This version of the form is not currently in use and is provided for reference only. Download this version of Form HLTH5368 for the current year.
Form HLTH5368 Special Authority Request is used in British Columbia, Canada for requesting coverage of the medications Adalimumab, Infliximab, or Vedolizumab for the treatment of Moderate to Severe Active Crohn's Disease or Fistulizing Crohn's Disease. It is used for both initial coverage requests and requests to switch from a different medication.
The form HLTH5368 Special Authority Request - Adalimumab/Infliximab/Vedolizumab for Moderate to Severe Active Crohn's/Fistulizing Crohn's Disease - Initial/Switch Coverage in British Columbia, Canada is typically filed by the patient's healthcare provider or specialist.
Q: What is the purpose of form HLTH5368?
A: The purpose of form HLTH5368 is to request special authority coverage for Adalimumab, Infliximab, or Vedolizumab for Moderate to Severe Active Crohn's/Fistulizing Crohn's Disease.
Q: Who can request special authority coverage using this form?
A: Healthcare professionals in British Columbia, Canada can request special authority coverage using form HLTH5368.
Q: Which medications are covered under this form?
A: Adalimumab, Infliximab, and Vedolizumab are the medications covered under this form.
Q: What conditions are eligible for coverage with this form?
A: Moderate to Severe Active Crohn's Disease and Fistulizing Crohn's Disease are the eligible conditions for coverage with this form.
Q: Is this form for initial or switch coverage?
A: This form can be used for both initial coverage and switch coverage.
Q: Is this form specific to British Columbia, Canada?
A: Yes, form HLTH5368 is specific to British Columbia, Canada.

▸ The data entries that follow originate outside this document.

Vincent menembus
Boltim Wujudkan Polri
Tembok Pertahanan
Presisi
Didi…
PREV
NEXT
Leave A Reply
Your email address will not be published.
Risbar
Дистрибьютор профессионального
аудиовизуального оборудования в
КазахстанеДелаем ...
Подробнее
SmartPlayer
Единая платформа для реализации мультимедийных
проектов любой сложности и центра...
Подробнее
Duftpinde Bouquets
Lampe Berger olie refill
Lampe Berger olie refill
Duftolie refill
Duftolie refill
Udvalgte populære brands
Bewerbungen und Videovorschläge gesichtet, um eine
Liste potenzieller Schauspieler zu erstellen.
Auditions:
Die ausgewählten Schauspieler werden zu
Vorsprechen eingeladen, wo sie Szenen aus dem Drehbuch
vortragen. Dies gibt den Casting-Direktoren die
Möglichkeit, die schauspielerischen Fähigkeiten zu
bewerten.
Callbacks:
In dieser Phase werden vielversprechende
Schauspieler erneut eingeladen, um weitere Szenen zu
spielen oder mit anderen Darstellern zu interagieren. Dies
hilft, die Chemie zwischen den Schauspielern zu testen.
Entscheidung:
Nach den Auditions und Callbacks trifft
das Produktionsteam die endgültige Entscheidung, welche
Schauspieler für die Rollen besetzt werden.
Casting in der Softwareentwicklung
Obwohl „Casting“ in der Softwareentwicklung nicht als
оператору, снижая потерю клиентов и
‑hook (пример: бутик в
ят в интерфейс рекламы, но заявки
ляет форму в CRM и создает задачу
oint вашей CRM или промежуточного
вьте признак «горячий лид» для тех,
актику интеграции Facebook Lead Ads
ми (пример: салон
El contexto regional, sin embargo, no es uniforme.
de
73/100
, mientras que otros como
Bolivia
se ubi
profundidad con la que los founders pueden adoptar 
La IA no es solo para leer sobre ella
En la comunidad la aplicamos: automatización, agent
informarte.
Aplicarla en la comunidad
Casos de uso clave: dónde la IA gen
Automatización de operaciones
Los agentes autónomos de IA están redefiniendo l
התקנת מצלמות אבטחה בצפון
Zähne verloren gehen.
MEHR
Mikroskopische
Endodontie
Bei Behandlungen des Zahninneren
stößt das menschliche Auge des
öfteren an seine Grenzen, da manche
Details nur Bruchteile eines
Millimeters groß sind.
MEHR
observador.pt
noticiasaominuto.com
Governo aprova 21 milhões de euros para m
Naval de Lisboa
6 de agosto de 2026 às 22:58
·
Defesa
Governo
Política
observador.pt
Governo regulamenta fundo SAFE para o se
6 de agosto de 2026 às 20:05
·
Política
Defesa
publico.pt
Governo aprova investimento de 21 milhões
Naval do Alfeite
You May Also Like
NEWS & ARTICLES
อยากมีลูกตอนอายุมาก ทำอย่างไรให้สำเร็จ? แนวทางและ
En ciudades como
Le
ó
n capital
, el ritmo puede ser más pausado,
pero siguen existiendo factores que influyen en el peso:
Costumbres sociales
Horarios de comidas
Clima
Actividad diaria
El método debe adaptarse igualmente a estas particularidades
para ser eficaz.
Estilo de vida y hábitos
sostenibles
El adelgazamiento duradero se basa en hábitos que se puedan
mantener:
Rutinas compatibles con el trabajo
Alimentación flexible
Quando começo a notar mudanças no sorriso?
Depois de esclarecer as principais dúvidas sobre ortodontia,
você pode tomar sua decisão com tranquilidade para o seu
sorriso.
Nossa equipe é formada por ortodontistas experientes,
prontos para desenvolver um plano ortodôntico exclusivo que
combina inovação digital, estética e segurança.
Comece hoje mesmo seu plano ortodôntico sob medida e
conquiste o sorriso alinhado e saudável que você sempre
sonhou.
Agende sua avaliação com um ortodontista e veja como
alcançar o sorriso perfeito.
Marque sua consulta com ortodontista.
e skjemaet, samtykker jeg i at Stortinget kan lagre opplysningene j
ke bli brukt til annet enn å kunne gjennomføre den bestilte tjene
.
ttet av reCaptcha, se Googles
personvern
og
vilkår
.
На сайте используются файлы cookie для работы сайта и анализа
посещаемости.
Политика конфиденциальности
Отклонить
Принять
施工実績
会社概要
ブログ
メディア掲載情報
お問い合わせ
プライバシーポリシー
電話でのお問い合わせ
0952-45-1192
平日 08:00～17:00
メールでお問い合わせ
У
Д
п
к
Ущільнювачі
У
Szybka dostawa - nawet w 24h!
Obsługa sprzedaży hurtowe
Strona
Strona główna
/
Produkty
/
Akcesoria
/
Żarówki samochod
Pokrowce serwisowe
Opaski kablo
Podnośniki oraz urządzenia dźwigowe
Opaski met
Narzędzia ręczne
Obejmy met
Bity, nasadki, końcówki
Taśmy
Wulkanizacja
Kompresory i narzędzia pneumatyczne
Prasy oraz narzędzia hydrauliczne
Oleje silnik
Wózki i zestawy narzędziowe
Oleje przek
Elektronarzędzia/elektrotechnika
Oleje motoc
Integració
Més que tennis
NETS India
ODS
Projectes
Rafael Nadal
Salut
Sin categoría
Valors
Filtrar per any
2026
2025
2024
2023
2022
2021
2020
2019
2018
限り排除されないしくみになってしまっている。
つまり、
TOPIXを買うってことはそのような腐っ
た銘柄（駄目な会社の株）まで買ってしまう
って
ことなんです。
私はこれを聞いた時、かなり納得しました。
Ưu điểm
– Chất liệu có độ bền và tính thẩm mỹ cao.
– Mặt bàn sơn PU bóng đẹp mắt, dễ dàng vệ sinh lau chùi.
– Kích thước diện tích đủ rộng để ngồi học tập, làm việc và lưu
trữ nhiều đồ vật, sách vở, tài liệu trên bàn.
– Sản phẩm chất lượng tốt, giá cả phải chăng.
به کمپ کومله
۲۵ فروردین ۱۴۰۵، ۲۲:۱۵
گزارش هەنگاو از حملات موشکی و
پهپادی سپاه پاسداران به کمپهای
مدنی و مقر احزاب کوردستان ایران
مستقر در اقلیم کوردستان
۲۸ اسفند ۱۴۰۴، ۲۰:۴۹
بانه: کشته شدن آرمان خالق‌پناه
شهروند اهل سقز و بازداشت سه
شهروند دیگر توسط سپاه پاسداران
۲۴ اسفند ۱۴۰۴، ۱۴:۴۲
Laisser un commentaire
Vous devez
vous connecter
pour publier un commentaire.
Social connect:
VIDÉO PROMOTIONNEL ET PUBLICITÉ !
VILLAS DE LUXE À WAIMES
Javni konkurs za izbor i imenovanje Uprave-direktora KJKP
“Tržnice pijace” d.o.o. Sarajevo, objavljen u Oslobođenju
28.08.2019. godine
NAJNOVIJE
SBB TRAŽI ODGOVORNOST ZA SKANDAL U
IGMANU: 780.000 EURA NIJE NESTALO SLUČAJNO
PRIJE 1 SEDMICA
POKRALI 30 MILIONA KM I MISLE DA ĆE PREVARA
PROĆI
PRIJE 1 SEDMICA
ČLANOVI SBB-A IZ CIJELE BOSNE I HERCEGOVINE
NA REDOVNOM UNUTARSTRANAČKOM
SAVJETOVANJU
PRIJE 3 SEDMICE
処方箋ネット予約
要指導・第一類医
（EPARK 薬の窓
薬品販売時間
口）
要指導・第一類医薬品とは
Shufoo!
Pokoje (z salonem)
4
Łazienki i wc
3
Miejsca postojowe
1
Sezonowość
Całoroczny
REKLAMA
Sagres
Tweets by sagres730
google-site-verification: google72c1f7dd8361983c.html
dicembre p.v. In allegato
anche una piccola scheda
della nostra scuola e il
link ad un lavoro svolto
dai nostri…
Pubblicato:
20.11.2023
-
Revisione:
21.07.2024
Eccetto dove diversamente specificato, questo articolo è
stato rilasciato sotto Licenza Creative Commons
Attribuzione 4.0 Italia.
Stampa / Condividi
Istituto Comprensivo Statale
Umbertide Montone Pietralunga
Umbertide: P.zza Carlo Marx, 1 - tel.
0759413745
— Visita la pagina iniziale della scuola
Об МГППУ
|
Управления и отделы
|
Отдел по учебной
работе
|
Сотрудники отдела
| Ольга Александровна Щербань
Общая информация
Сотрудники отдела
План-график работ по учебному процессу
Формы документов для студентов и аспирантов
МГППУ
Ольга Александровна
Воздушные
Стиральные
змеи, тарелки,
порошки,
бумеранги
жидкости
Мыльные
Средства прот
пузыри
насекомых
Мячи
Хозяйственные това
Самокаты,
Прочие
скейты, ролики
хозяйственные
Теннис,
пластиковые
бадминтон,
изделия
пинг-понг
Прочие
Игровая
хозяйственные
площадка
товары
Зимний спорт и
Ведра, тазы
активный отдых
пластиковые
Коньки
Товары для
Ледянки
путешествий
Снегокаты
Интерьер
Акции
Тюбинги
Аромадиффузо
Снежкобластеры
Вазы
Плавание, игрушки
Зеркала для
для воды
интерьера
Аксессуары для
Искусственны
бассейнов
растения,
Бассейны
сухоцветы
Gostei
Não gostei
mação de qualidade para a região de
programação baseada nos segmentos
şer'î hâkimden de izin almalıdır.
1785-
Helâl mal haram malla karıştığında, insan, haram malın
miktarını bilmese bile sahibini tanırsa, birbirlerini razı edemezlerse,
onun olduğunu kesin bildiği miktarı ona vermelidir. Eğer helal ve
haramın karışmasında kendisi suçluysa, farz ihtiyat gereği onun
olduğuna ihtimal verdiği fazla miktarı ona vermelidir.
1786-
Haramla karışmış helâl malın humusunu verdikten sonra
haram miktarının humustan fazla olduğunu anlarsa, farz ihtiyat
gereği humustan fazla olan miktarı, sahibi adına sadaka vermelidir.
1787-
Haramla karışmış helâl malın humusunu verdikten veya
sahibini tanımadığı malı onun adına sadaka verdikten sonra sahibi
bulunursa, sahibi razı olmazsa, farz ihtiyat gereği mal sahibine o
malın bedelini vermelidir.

Q: What is the required information to be provided on this form?
A: The required information includes patient details, healthcare professional details, diagnosis details, treatment details, and supporting documentation.
Q: Is there a fee associated with submitting this form?
A: No, there is no fee associated with submitting this form.
Q: What is the process after submitting this form?
A: After submitting this form, it will be reviewed by the Ministry of Health and a decision will be communicated to the healthcare professional.
Q: Is this form applicable for other medical conditions?
A: No, this form is specifically for Moderate to Severe Active Crohn's/Fistulizing Crohn's Disease and the mentioned medications.
Q: Can patients directly submit this form?
A: No, this form is to be submitted by healthcare professionals on behalf of the patients.
Q: Is there an expiry date for the approved coverage?
A: Yes, the approved coverage has an expiry date and may require re-authorization.
Q: What should be done in case of any changes or updates in the patient's condition or treatment plan?
A: Any changes or updates should be promptly communicated to the Ministry of Health.